#### WHAT THIS TASK INVOLVES:
Reproduce every record exactly as it appears, but not the pictures.

---------- DATA EXTRACT

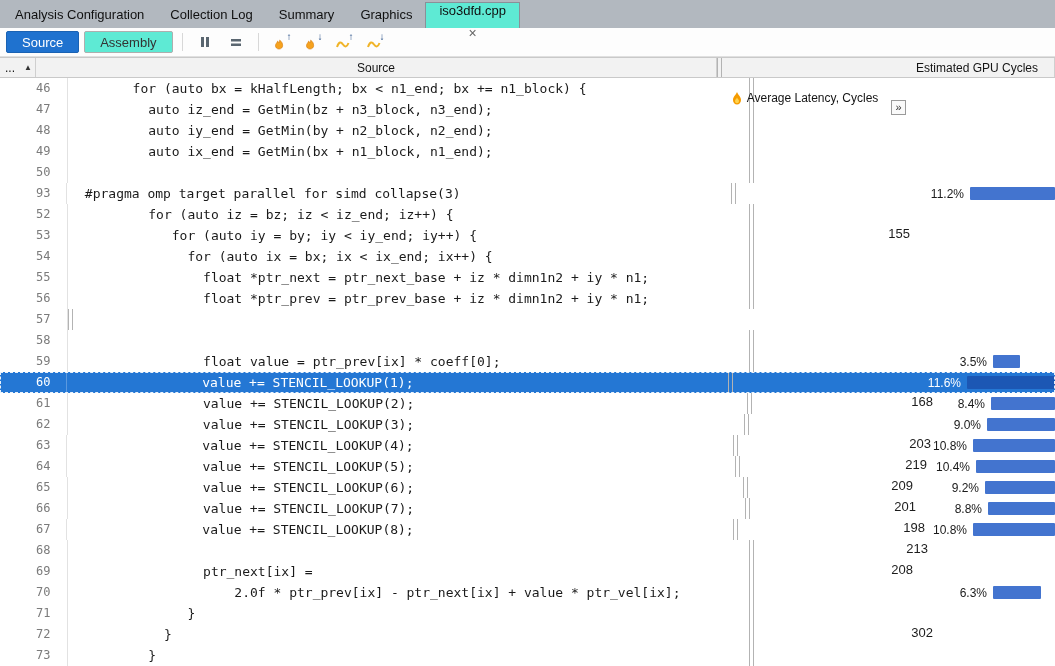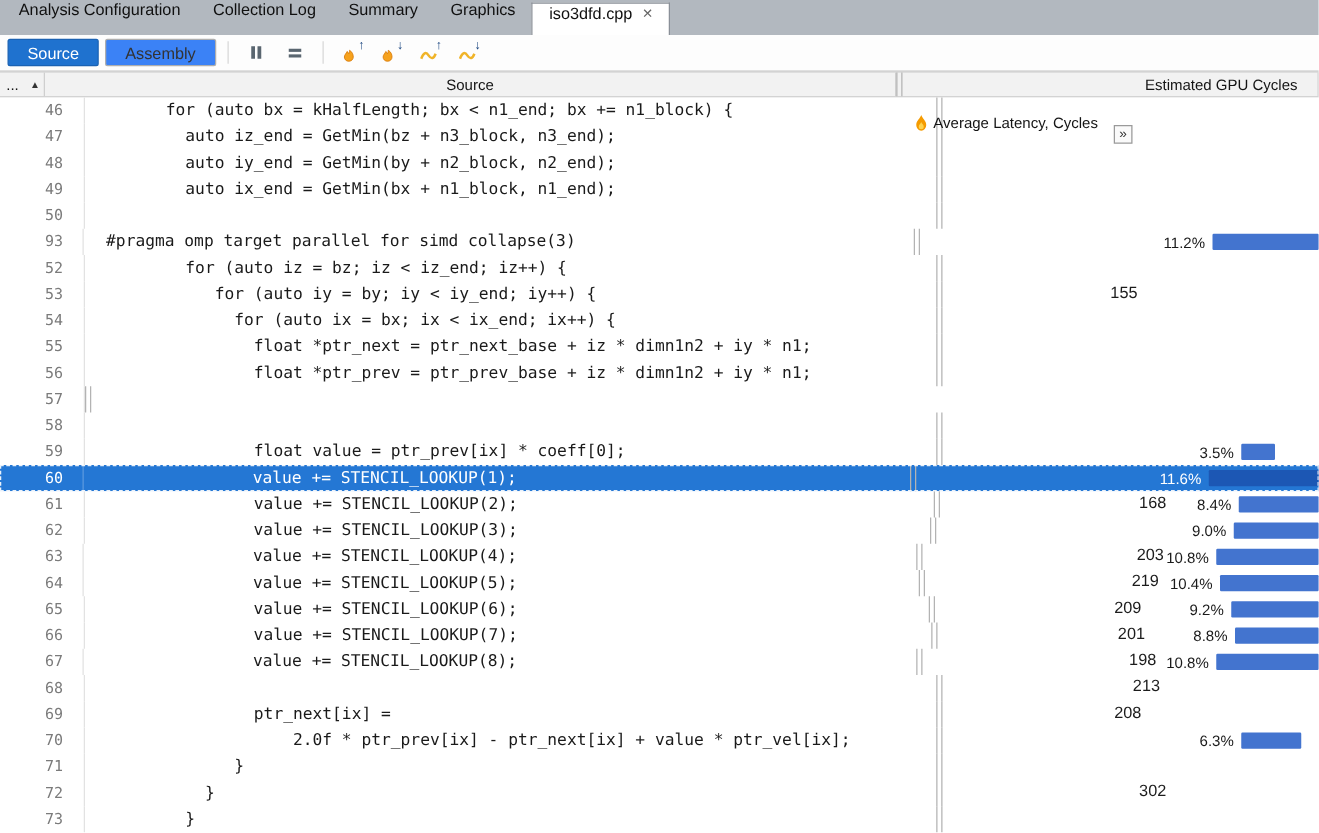--- a/index.html
+++ b/index.html
@@ -8,7 +8,7 @@
 
   
   .tabbar { height:28px; background:#b2b8bf; display:flex; align-items:stretch; padding-left:2px; }
-  .tab { display:flex; gap:8px; padding:0 13px; font-size:13px; color:#101010; cursor:default; }
+  .tab { display:flex; align-items:center; gap:8px; padding:0 13px; font-size:13px; color:#101010; cursor:default; }
   .tab.active { background:#ffffff; border:1px solid #8a9098; border-bottom:none; margin-top:2px; }
   .tab-close { color:#666; font-size:14px; line-height:14px; }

--------------------

#### SOLUTION TO THE PROBLEM:
--- a/index.html
+++ b/index.html
@@ -8,7 +8,7 @@
 
   
   .tabbar { height:28px; background:#b2b8bf; display:flex; align-items:stretch; padding-left:2px; }
-  .tab { display:flex; gap:8px; padding:0 13px; font-size:13px; color:#101010; cursor:default; }
+  .tab { display:flex; align-items:center; gap:8px; padding:0 13px; font-size:13px; color:#101010; cursor:default; }
   .tab.active { background:#ffffff; border:1px solid #8a9098; border-bottom:none; margin-top:2px; }
   .tab-close { color:#666; font-size:14px; line-height:14px; }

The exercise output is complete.